Home assistant unresponsive

My home assistant is not reachable on :8123, nor are my automations working. I can see the machine on the network and ping it via IP, though there is no hostname and trying to connect via ssh fails also.

I am running from an SSD so it’s not an SD-card problem (and also I’ve had the same problem before I switched to SSD so I don’t think it is the SSD drawing too much power or something like that – besides I tried to follow all the best practices with my SSD setup).

Do you have any ideas what could be causing the problem or how to debug further?

This is very annoying as I would like to use home assistant for my security setup when I’m away, otherwise monitor the state of my home, open the gate when coming back home, etc. but during my last two vacations it just became unresponsive after a week or so.

When you reboot does it come back? If yes have you considered an automation to reboot the system every couple of days? I know this is not a fix but it might help till you can figure out the problem. I reboot my machine (VM on ubuntu server) once a week via automation.

Are you getting voltage spikes? Perhaps an UPS would fix?

Yeah so far it’s always come back when I reboot. I haven’t done so yet because I was thinking maybe it’s helpful to leave in the current state to investigate (but anyway will do so soon).

Do you know if there is an easy way to see/track uptimes either within home-assistant itself or from a separate system via IP? I’d like to log when & how often it happens.

I can try the restarting but when doing so from within home assistant (the only easy way I think as I run on a raspberry pi?) that will only help if it really happens only after X days or is purely a network problem but will not help at all if it’s just a crash that randomly occurs with some probability…

Regarding voltage spikes: I live in the Europe (Netherlands now, before Switzerland) and I have never heard those being a problem for anything.

Below is how I reboot my system. I use garbage collection sensor for the days but you can use a time condition as well.The odd timing is to insure other automations have finished or not started.

- id: 'XXXXXXXXXXX'
  alias: Reboot HA Core
  description: Reboot home assistant at 11:57:19 PM
  trigger:
  - platform: time
    at: '23:57:19'
  condition:
  - condition: state
    entity_id: sensor.boot_hacore
    state: '0'
  action:
  - service: homeassistant.restart
  mode: single

I was burning up Z-Wave devices frequently. Installed surge protection on Main and sub panels and that has gone away. Have UPS on all servers and switches that further conditions power. Might not be the problem but could be especially if you are close to a substation. I am less than 1 km to major substation. Voltage and current spikes can cause major problems. Clean conditioned power is a prerequisite.

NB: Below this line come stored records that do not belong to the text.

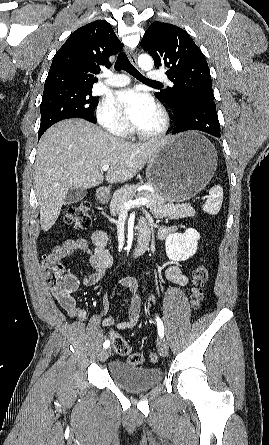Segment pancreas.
Listing matches in <instances>:
<instances>
[{
	"label": "pancreas",
	"mask_w": 269,
	"mask_h": 445,
	"mask_svg": "<svg viewBox=\"0 0 269 445\" xmlns=\"http://www.w3.org/2000/svg\"><path fill=\"white\" fill-rule=\"evenodd\" d=\"M137 187L138 185L134 184L125 185L113 194L110 202L111 215H118L120 210L123 209V203L133 200L134 197L148 198L149 203L146 204V206L150 209L155 218L179 219L193 217L195 214V210L192 208L191 204L174 205L171 202H167L161 195L147 191L136 195Z\"/></svg>",
	"instance_id": "obj_1"
}]
</instances>
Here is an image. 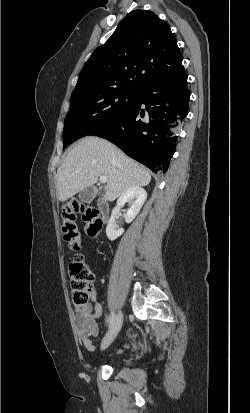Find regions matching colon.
<instances>
[{"mask_svg": "<svg viewBox=\"0 0 250 413\" xmlns=\"http://www.w3.org/2000/svg\"><path fill=\"white\" fill-rule=\"evenodd\" d=\"M77 214L82 215L84 231L89 238H96L102 229V221L95 208L77 199L67 202L62 208V230L69 249L75 253L80 250L81 243V234L76 222ZM69 272L73 303L77 308H84L89 305L93 274L80 256L71 262Z\"/></svg>", "mask_w": 250, "mask_h": 413, "instance_id": "5ec220e1", "label": "colon"}]
</instances>
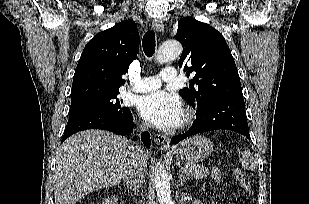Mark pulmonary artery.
<instances>
[{
	"instance_id": "pulmonary-artery-1",
	"label": "pulmonary artery",
	"mask_w": 309,
	"mask_h": 204,
	"mask_svg": "<svg viewBox=\"0 0 309 204\" xmlns=\"http://www.w3.org/2000/svg\"><path fill=\"white\" fill-rule=\"evenodd\" d=\"M177 71L175 68H168L162 71L160 77H143L138 79L132 90L135 92H149L158 89L162 82H171L176 80Z\"/></svg>"
}]
</instances>
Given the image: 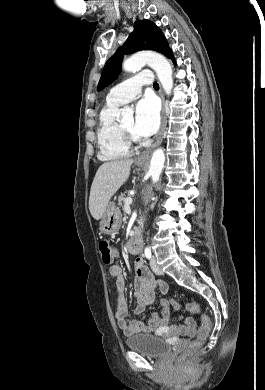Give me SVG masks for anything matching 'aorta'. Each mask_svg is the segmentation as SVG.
Masks as SVG:
<instances>
[{"label": "aorta", "instance_id": "762f6f07", "mask_svg": "<svg viewBox=\"0 0 265 390\" xmlns=\"http://www.w3.org/2000/svg\"><path fill=\"white\" fill-rule=\"evenodd\" d=\"M146 64L155 70L165 93L170 95L173 88L172 67L163 55L155 52L137 53L123 62V69L126 72H134ZM133 113L134 111L130 107L121 109L122 121L133 120ZM164 162V150L162 148L156 149L152 155L149 169L153 183L159 180Z\"/></svg>", "mask_w": 265, "mask_h": 390}]
</instances>
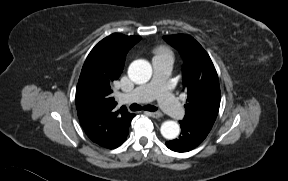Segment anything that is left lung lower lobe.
Wrapping results in <instances>:
<instances>
[{
  "label": "left lung lower lobe",
  "mask_w": 288,
  "mask_h": 181,
  "mask_svg": "<svg viewBox=\"0 0 288 181\" xmlns=\"http://www.w3.org/2000/svg\"><path fill=\"white\" fill-rule=\"evenodd\" d=\"M181 135L179 138L167 141L169 149L176 152H187L197 147L208 135L211 128L195 123L180 121Z\"/></svg>",
  "instance_id": "0a47b994"
}]
</instances>
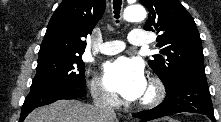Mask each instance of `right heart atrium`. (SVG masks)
I'll return each instance as SVG.
<instances>
[{"instance_id": "1", "label": "right heart atrium", "mask_w": 221, "mask_h": 122, "mask_svg": "<svg viewBox=\"0 0 221 122\" xmlns=\"http://www.w3.org/2000/svg\"><path fill=\"white\" fill-rule=\"evenodd\" d=\"M90 91L92 96L103 104L109 106H116L118 104L117 96L105 88L102 80L98 76H94L91 79Z\"/></svg>"}]
</instances>
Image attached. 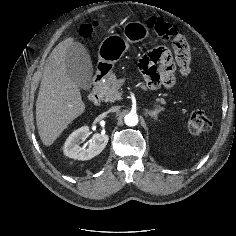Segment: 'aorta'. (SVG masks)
I'll list each match as a JSON object with an SVG mask.
<instances>
[{
	"instance_id": "obj_1",
	"label": "aorta",
	"mask_w": 236,
	"mask_h": 236,
	"mask_svg": "<svg viewBox=\"0 0 236 236\" xmlns=\"http://www.w3.org/2000/svg\"><path fill=\"white\" fill-rule=\"evenodd\" d=\"M138 115L134 112H130L124 117V122L127 126L134 127L138 124Z\"/></svg>"
}]
</instances>
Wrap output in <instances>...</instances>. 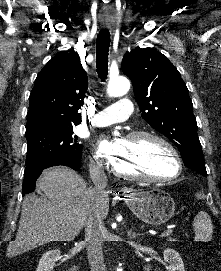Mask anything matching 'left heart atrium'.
Masks as SVG:
<instances>
[{
  "label": "left heart atrium",
  "mask_w": 221,
  "mask_h": 271,
  "mask_svg": "<svg viewBox=\"0 0 221 271\" xmlns=\"http://www.w3.org/2000/svg\"><path fill=\"white\" fill-rule=\"evenodd\" d=\"M119 142H102L99 145L103 157H137V152H130V148H118Z\"/></svg>",
  "instance_id": "obj_1"
}]
</instances>
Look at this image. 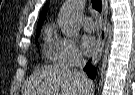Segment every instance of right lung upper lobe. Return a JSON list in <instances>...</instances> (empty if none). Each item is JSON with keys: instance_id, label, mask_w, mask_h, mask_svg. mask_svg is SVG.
Wrapping results in <instances>:
<instances>
[{"instance_id": "1", "label": "right lung upper lobe", "mask_w": 135, "mask_h": 95, "mask_svg": "<svg viewBox=\"0 0 135 95\" xmlns=\"http://www.w3.org/2000/svg\"><path fill=\"white\" fill-rule=\"evenodd\" d=\"M47 10H48V4H46L44 6V8H43V10H42V12L40 14V17H39V20H38V24H37V32L36 33L40 32V29L42 27V23H43V21L45 19V16L47 14Z\"/></svg>"}]
</instances>
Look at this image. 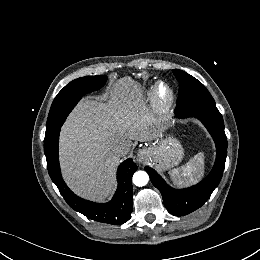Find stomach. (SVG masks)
<instances>
[{
    "mask_svg": "<svg viewBox=\"0 0 260 260\" xmlns=\"http://www.w3.org/2000/svg\"><path fill=\"white\" fill-rule=\"evenodd\" d=\"M154 165L160 170H167L177 166L184 157V149L180 142L173 138H160L150 147Z\"/></svg>",
    "mask_w": 260,
    "mask_h": 260,
    "instance_id": "0dacf381",
    "label": "stomach"
}]
</instances>
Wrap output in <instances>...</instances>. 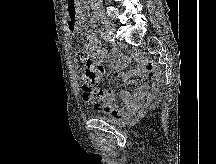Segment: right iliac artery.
I'll return each instance as SVG.
<instances>
[{"mask_svg":"<svg viewBox=\"0 0 216 164\" xmlns=\"http://www.w3.org/2000/svg\"><path fill=\"white\" fill-rule=\"evenodd\" d=\"M99 33L101 37L106 40V41H113L114 39L112 38V35L110 32L104 31V29H100Z\"/></svg>","mask_w":216,"mask_h":164,"instance_id":"1","label":"right iliac artery"}]
</instances>
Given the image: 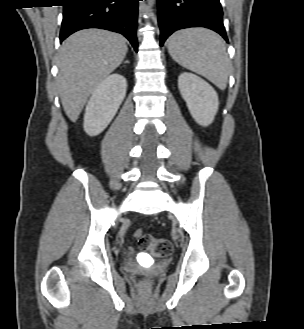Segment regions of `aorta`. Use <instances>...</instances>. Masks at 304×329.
<instances>
[{
  "mask_svg": "<svg viewBox=\"0 0 304 329\" xmlns=\"http://www.w3.org/2000/svg\"><path fill=\"white\" fill-rule=\"evenodd\" d=\"M155 0H148V7H152L154 5Z\"/></svg>",
  "mask_w": 304,
  "mask_h": 329,
  "instance_id": "obj_1",
  "label": "aorta"
}]
</instances>
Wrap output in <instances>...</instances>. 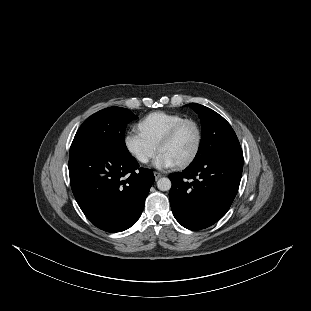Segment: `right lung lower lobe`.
Segmentation results:
<instances>
[{"mask_svg": "<svg viewBox=\"0 0 311 311\" xmlns=\"http://www.w3.org/2000/svg\"><path fill=\"white\" fill-rule=\"evenodd\" d=\"M138 168L129 152L108 146L89 145L70 153L73 194L96 227L121 232L138 220L155 181L151 170Z\"/></svg>", "mask_w": 311, "mask_h": 311, "instance_id": "right-lung-lower-lobe-1", "label": "right lung lower lobe"}]
</instances>
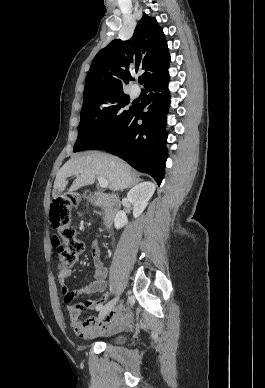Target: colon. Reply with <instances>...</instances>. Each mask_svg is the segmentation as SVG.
<instances>
[{"mask_svg": "<svg viewBox=\"0 0 265 388\" xmlns=\"http://www.w3.org/2000/svg\"><path fill=\"white\" fill-rule=\"evenodd\" d=\"M78 201L79 196L71 193L57 197L50 206V224L57 232L53 247L61 269L74 266L83 250V244L70 224L71 208Z\"/></svg>", "mask_w": 265, "mask_h": 388, "instance_id": "obj_1", "label": "colon"}]
</instances>
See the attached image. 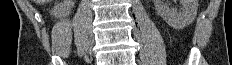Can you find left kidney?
Returning <instances> with one entry per match:
<instances>
[{
	"label": "left kidney",
	"instance_id": "5707ae66",
	"mask_svg": "<svg viewBox=\"0 0 232 65\" xmlns=\"http://www.w3.org/2000/svg\"><path fill=\"white\" fill-rule=\"evenodd\" d=\"M182 11L177 12L176 9H170L165 0H154V5L159 15L165 22L175 29H183L191 24L198 9L197 0H180Z\"/></svg>",
	"mask_w": 232,
	"mask_h": 65
}]
</instances>
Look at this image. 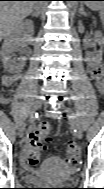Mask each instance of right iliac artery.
I'll list each match as a JSON object with an SVG mask.
<instances>
[{
	"label": "right iliac artery",
	"mask_w": 104,
	"mask_h": 189,
	"mask_svg": "<svg viewBox=\"0 0 104 189\" xmlns=\"http://www.w3.org/2000/svg\"><path fill=\"white\" fill-rule=\"evenodd\" d=\"M35 115L33 112L30 114V119H28V125H31V122H34Z\"/></svg>",
	"instance_id": "obj_1"
}]
</instances>
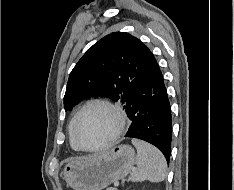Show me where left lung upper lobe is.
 <instances>
[{"instance_id": "obj_1", "label": "left lung upper lobe", "mask_w": 234, "mask_h": 190, "mask_svg": "<svg viewBox=\"0 0 234 190\" xmlns=\"http://www.w3.org/2000/svg\"><path fill=\"white\" fill-rule=\"evenodd\" d=\"M144 44L126 32L111 33L90 47L71 71L65 110L88 97L104 96L125 109L144 78Z\"/></svg>"}]
</instances>
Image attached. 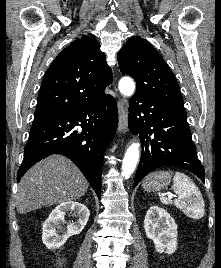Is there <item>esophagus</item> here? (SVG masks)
<instances>
[{"label": "esophagus", "mask_w": 221, "mask_h": 268, "mask_svg": "<svg viewBox=\"0 0 221 268\" xmlns=\"http://www.w3.org/2000/svg\"><path fill=\"white\" fill-rule=\"evenodd\" d=\"M118 111H119V132L124 133L126 131V123L128 116V104L125 99L119 100Z\"/></svg>", "instance_id": "1"}]
</instances>
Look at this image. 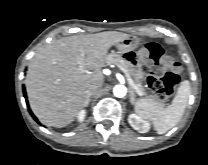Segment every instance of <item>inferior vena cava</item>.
<instances>
[{"mask_svg": "<svg viewBox=\"0 0 208 165\" xmlns=\"http://www.w3.org/2000/svg\"><path fill=\"white\" fill-rule=\"evenodd\" d=\"M102 86V83H93L89 86L88 92L89 94H93L96 92L98 89H100Z\"/></svg>", "mask_w": 208, "mask_h": 165, "instance_id": "1", "label": "inferior vena cava"}]
</instances>
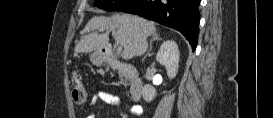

Here is a good general discussion on spikes

Here is an integration for monitoring uptime.

and if you set the following in configuration.yaml

template:
  - trigger:
      - platform: time
        at: '00:00:00'
      - platform: event
        event_type: event_template_reloaded
      - platform: homeassistant
        event: start
    sensor:
      - name: "My Uptime"
        state: >-
          {% set boot = as_timestamp(states('sensor.ha_uptime'))|int %}
          {% set duration = as_timestamp(utcnow())|int - boot %}
          {{ timedelta(seconds=duration) }}

this is what it looks like in developer and will show days if calculated

Thanks for the replies here but after some more research it seems what I really want for a robust solution is a “hardware watchdog”. The raspberry pi has one built-in so I’ll try to enable that.